PROVIDED PASSAGE:

|---|

Expanding the Metaphors | By Trish McBride
This article is published in the July 2025 issue of Refresh - Sacred Feminine
Thomas Aquinas’ saying that ‘all language about God is analogy’[1] was for me a freeing delight. This immediately de-literalises the standard God-words.
All our words for God, as with any metaphor, are saying ‘there are ways in which God is like this’, but they can never fully contain the Infinite, nor can they be mutually exclusive. When we acknowledge the ineffable, beyond-anything-we-can-imagine nature of the Divine, how true this seems!
I assume readers’ familiarity with the male and non-human Scriptural metaphors for the Divine. Also, with those of the Divine as Mother Eagle (Deut 32.10-12), Mother Bear (Hosea 13.8) Mother Hen (Matt 23.37), as Baker-woman (Matt13.33), and a pregnant (Deut 32.18) or nursing mother (Isa 49.15).
Sadly, these feminine images have been systematically excluded from the communal liturgical Christian expression of faith for most of its existence. This centuries-old exclusion both drew from and reinforced the prevailing patriarchal cultures.
Our God images, healthy or otherwise, are formed not only by Scripture and liturgy, but also by our early life experiences, especially with our fathers, because of the constant use of the Father image of God in the liturgy. Is there a discrepancy between faith (‘God loves me’) and the actual experience of and relating to the Divine? Noxious images of God can be based unconsciously on the experience of intolerant and demanding fathers. There are many people burdened by such images.

|---|

WHAT THIS EXERCISE ASKS:
(a) Which feminine images of the Divine does the article on metaphors for God list?
(b) Carry the article on metaphors for God forward from its last sentence.
The material here comes from a separate, unrelated source.

DATA:
|---|

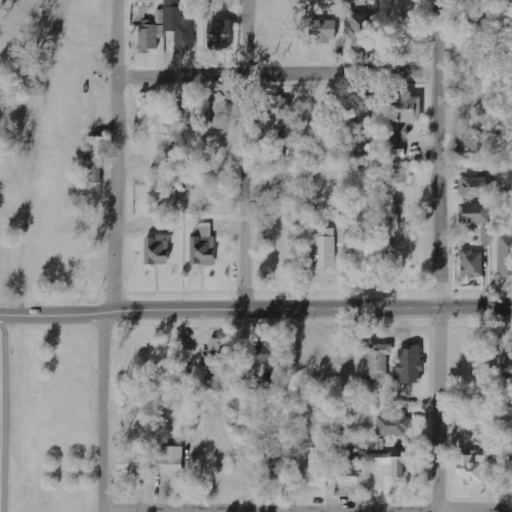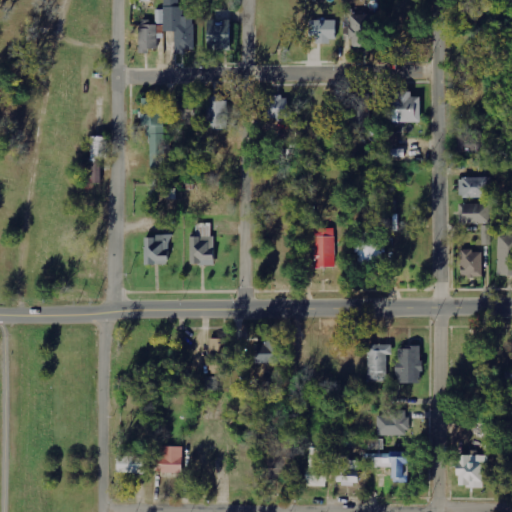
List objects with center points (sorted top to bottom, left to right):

|---|

RESPONSES IN ORDER:
(a)
- Mother Eagle (Deut 32.10-12)
- Mother Bear (Hosea 13.8)
- Mother Hen (Matt 23.37)
- Baker-woman (Matt 13.33)
- Pregnant mother (Deut 32.18)
- Nursing mother (Isa 49.15)

(b)
How are people experiencing Divine Love these days?
There are beautiful images that theologians, the truth-seekers, have offered us:
Ground of our Being[2]
Life-giver, Pain-Bearer, Love-Maker[3]
God as ‘Verb’[4]
Mother Sophia[5]
God is simply, cosmically, and prophetically the spirit of hospitality itself [6]
Here are more images that have fed my spirit. Marcella Althaus Reid (Professor of Theology, Edinburgh University) speaks of ‘Queer God’, the God who does not ‘keep the rules’, who ‘queers the pitch’, who champions the poor, marginalised and dispossessed, and yes, there are sexual connotations as well [7].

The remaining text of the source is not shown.